Nel corso di questo incontro, il papa ha approvato l’istituzione di due nuovi gruppi di studio, che fanno parte del processo sinodale.

 

Gruppi di studio

Il 17 febbraio 2024, papa Francesco ha firmato un chirografo che richiedeva l’istituzione di gruppi di studio presso i dicasteri della Curia Romana per avviare «con metodo sinodale l’approfondimento di alcuni temi emersi» durante la prima sessione del Sinodo sulla sinodalità. Il coordinamento sarebbe stato assicurato dalla Segreteria del Sinodo dei Vescovi.

 

Il 22 febbraio Francesco ha delineato dieci temi: 1) i rapporti con le Chiese orientali; 2) il grido dei poveri e degli emarginati; 3) la missione nell’era digitale; 4) i sacerdoti, la formazione e le relazioni; 5) i ministeri e il ruolo della donna; 6) la vita consacrata e i movimenti ecclesiali; 7) i vescovi: figure e funzioni; 8) il ruolo dei nunzi; 9) le questioni «controverse»; 10) il dialogo ecumenico.

→ Consegna
Trascrivi fedelmente il brano sui gruppi di studio del Sinodo, da «Il 17 febbraio» fino a «il dialogo ecumenico.» incluso.

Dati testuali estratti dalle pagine
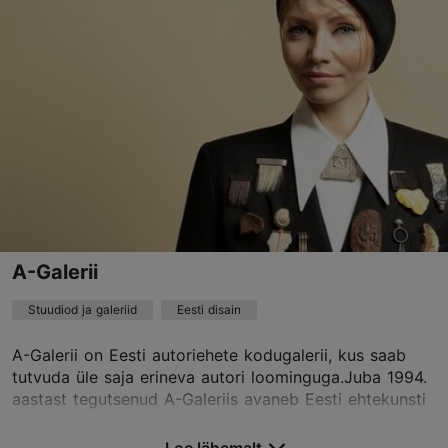
01.01–31.12
T – R 12:00–19:00
Loe lähemalt
L – P 12:00–16:00
info@guild.ee
+372 633 2335
TripAdvisor Traveler hinnang
põhineb
34 hinnangul
Loe rohkem arvustusi TripAdvisorist
A-Galerii
Stuudiod ja galeriid
Eesti disain
A-Galerii on Eesti autoriehete kodugalerii, kus saab
tutvuda üle saja erineva autori loominguga.Juba 1994.
aastast tegutsenud A-Galeriis avaneb Eesti ehtekunsti
lugu läbi erinevate generatsioonide, vo...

→ Risultato
Il 17 febbraio 2024, papa Francesco ha firmato un chirografo che richiedeva l’istituzione di gruppi di studio presso i dicasteri della Curia Romana per avviare «con metodo sinodale l’approfondimento di alcuni temi emersi» durante la prima sessione del Sinodo sulla sinodalità. Il coordinamento sarebbe stato assicurato dalla Segreteria del Sinodo dei Vescovi.

 

Il 22 febbraio Francesco ha delineato dieci temi: 1) i rapporti con le Chiese orientali; 2) il grido dei poveri e degli emarginati; 3) la missione nell’era digitale; 4) i sacerdoti, la formazione e le relazioni; 5) i ministeri e il ruolo della donna; 6) la vita consacrata e i movimenti ecclesiali; 7) i vescovi: figure e funzioni; 8) il ruolo dei nunzi; 9) le questioni «controverse»; 10) il dialogo ecumenico.